Increased competition, demand for flexibility and productivity improvement and a “seismic” growth in e-commerce-related fulfillment and distribution demand, accelerated by the coronavirus (COVID-19) pandemic, are driving a need for robotic solutions that offer more flexibility. Rian Whitton, senior analyst, strategic technologies at ABI Research, an Oyster Bay, New York-based global tech market advisory firm, said newer robots provide opportunity to achieve that flexibility.
“I think the biggest contribution in robots in the next 10 years won’t be in carrying passengers but will be in carrying pallets, totes, parcels and groceries,” Whitton said during the “From First to Last Mile: The Automation of Material Handling in a Post-COVID World” webinar, held two weeks ago during ABI Research’s Manufacturing & Supply Chain Digital Transformation Summit. “It just so happens that advances in robotics and the development of a much more deep and effective robotics ecosystem is ready to meet this challenge.”
To see how robotics will affect future supply chains, it’s important to first look at current dynamics, he said. More than 300,000 automated guided vehicles (AGVs) — many of which are deployed by Amazon — join thousands of autonomous mobile robots (AMRs) that operate semi-autonomously in the first-mile delivery space, as well as and nearly 1,000 robots like small vehicles used in last-mile delivery, he said. By 2022, ABI projects 50,000 to 100,000 AMRs in the first-mile space — and robots will begin to be perceived as systems, Whitton said.

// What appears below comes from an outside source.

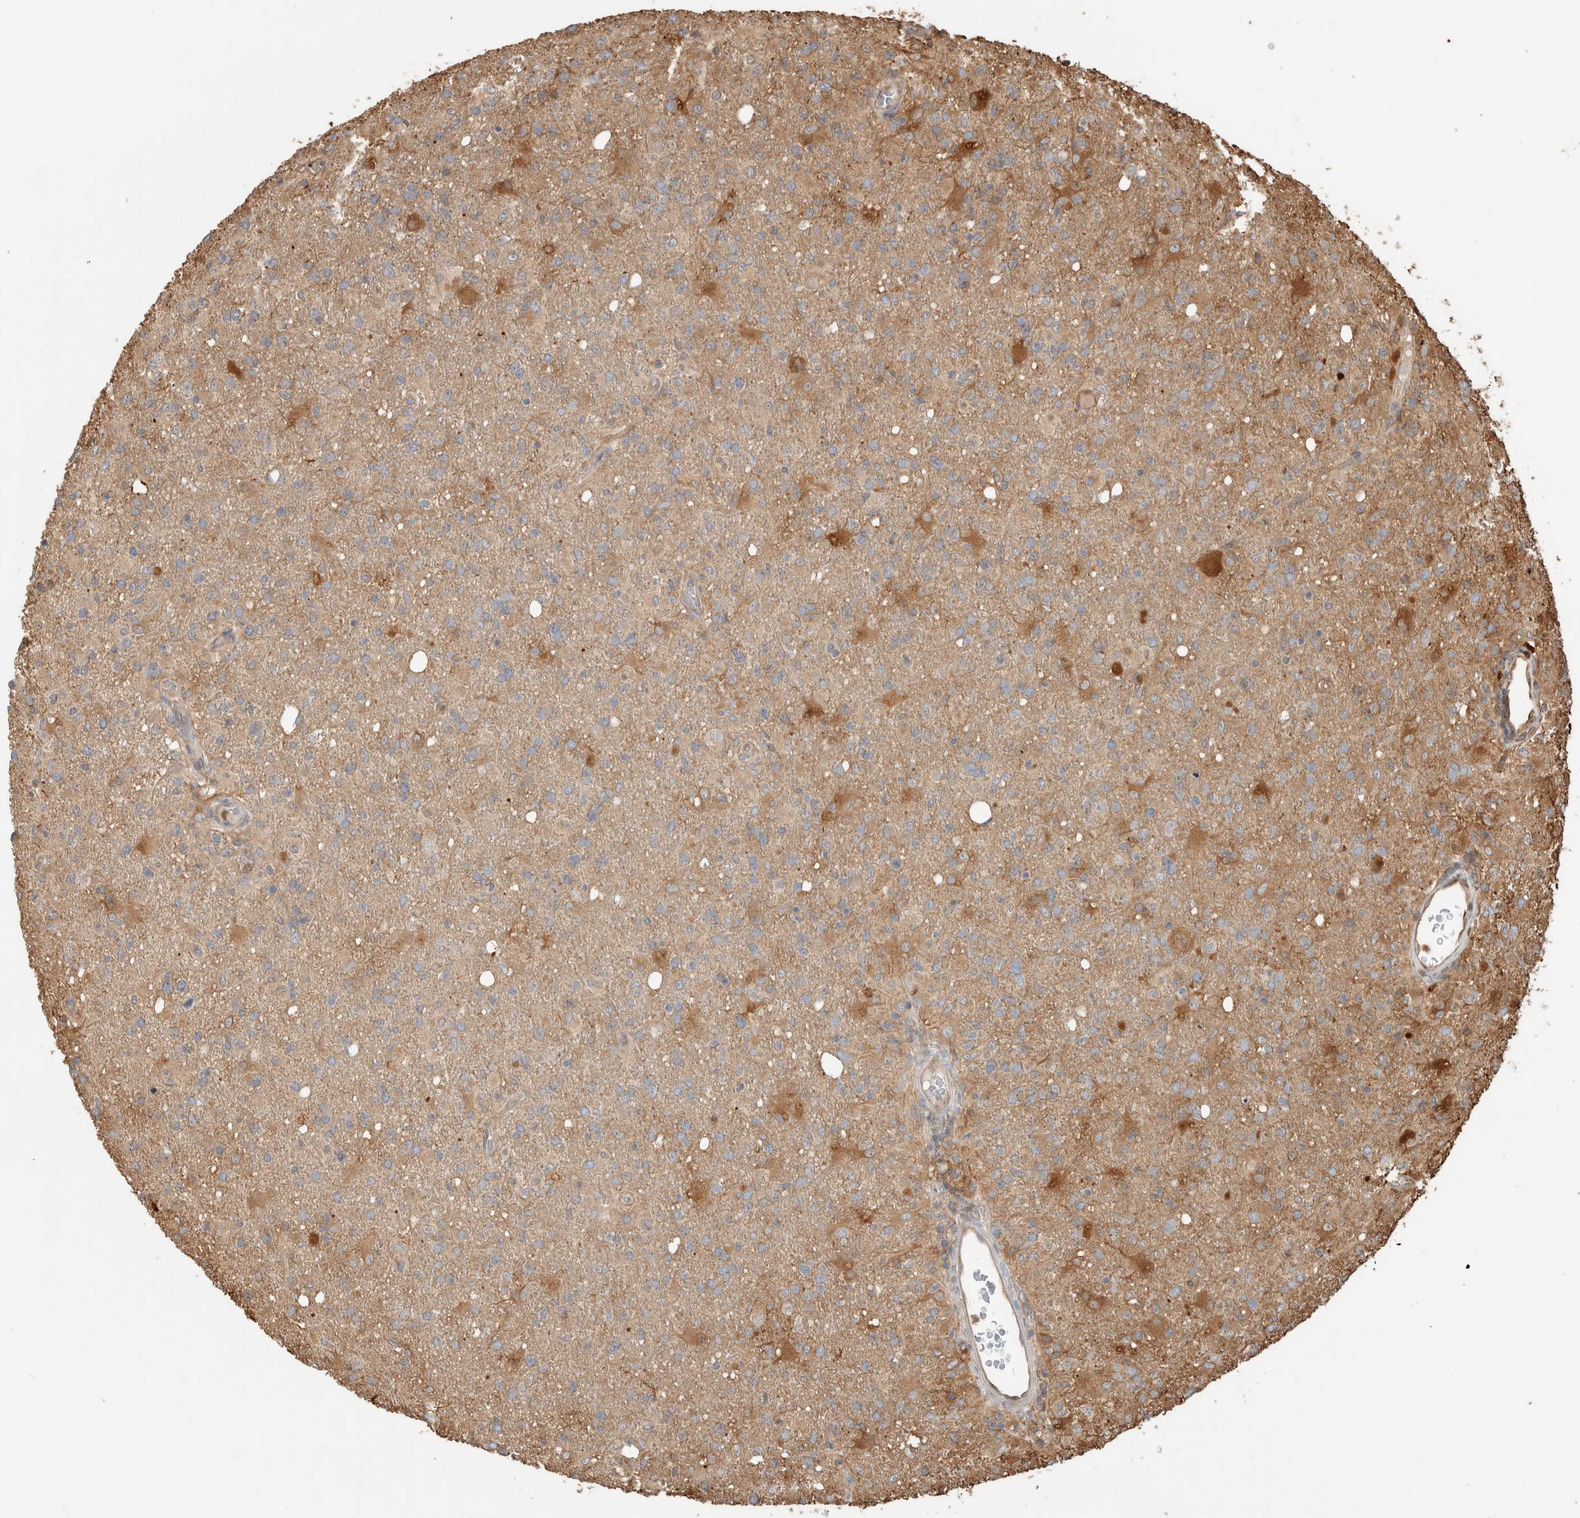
{"staining": {"intensity": "moderate", "quantity": ">75%", "location": "cytoplasmic/membranous"}, "tissue": "glioma", "cell_type": "Tumor cells", "image_type": "cancer", "snomed": [{"axis": "morphology", "description": "Glioma, malignant, High grade"}, {"axis": "topography", "description": "Brain"}], "caption": "Immunohistochemical staining of human malignant glioma (high-grade) exhibits medium levels of moderate cytoplasmic/membranous expression in approximately >75% of tumor cells.", "gene": "CNTROB", "patient": {"sex": "female", "age": 57}}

“By 2025, we’ll really be reaping the dividends of this change,” he said, adding that more than 40,000 automated forklifts will likely be deployed, along with millions of materials-handling robots and more last-mile delivery robots. “Due to advances in data orchestration, onboard intelligence and the scaling up of cloud robotics … you’ll start to see real-time intelligence in these robotics operations,” he said.
Whitton said that ABI expects a significant expansion of materials-handling robotics in the next five years. The global market for robotics, currently less than US$1 billion, is expected to jump to about $14 billion by 2025. “This is because a lot of the dividends of automating the warehouses is going to transfer to the manufacturing space,” he said. “COVID-19 has (caused) increased interest in automated forklifts and other vehicles that would operate at the first mile.” Despite working-capital concerns by companies during the pandemic, he said, interest has markedly increased.
Due to COVID-19 and other issues, many companies are considering (1) moving their production and operations or (2) reshoring. To offset increased labor costs, productivity must increase, Whitton said, and robotics can achieve that.
The future will bring increased technological advances to support robotics, as well as more partnerships between forklift manufacturers and robotics companies, enabling the sharing of expertise, he noted. Collaboration within the robotics space also is increasing.
The last-mile delivery robotics market, currently at less than $200 million in revenue, is projected to increase to $1 billion by 2025, Whitton said. Many players will likely move out of the self-driving market — as it is hard to commercialize in the short term — and into last-mile robotics delivery, he said.
Whitton added that he expects the Asia-Pacific region to be the largest market for materials-handling robotics.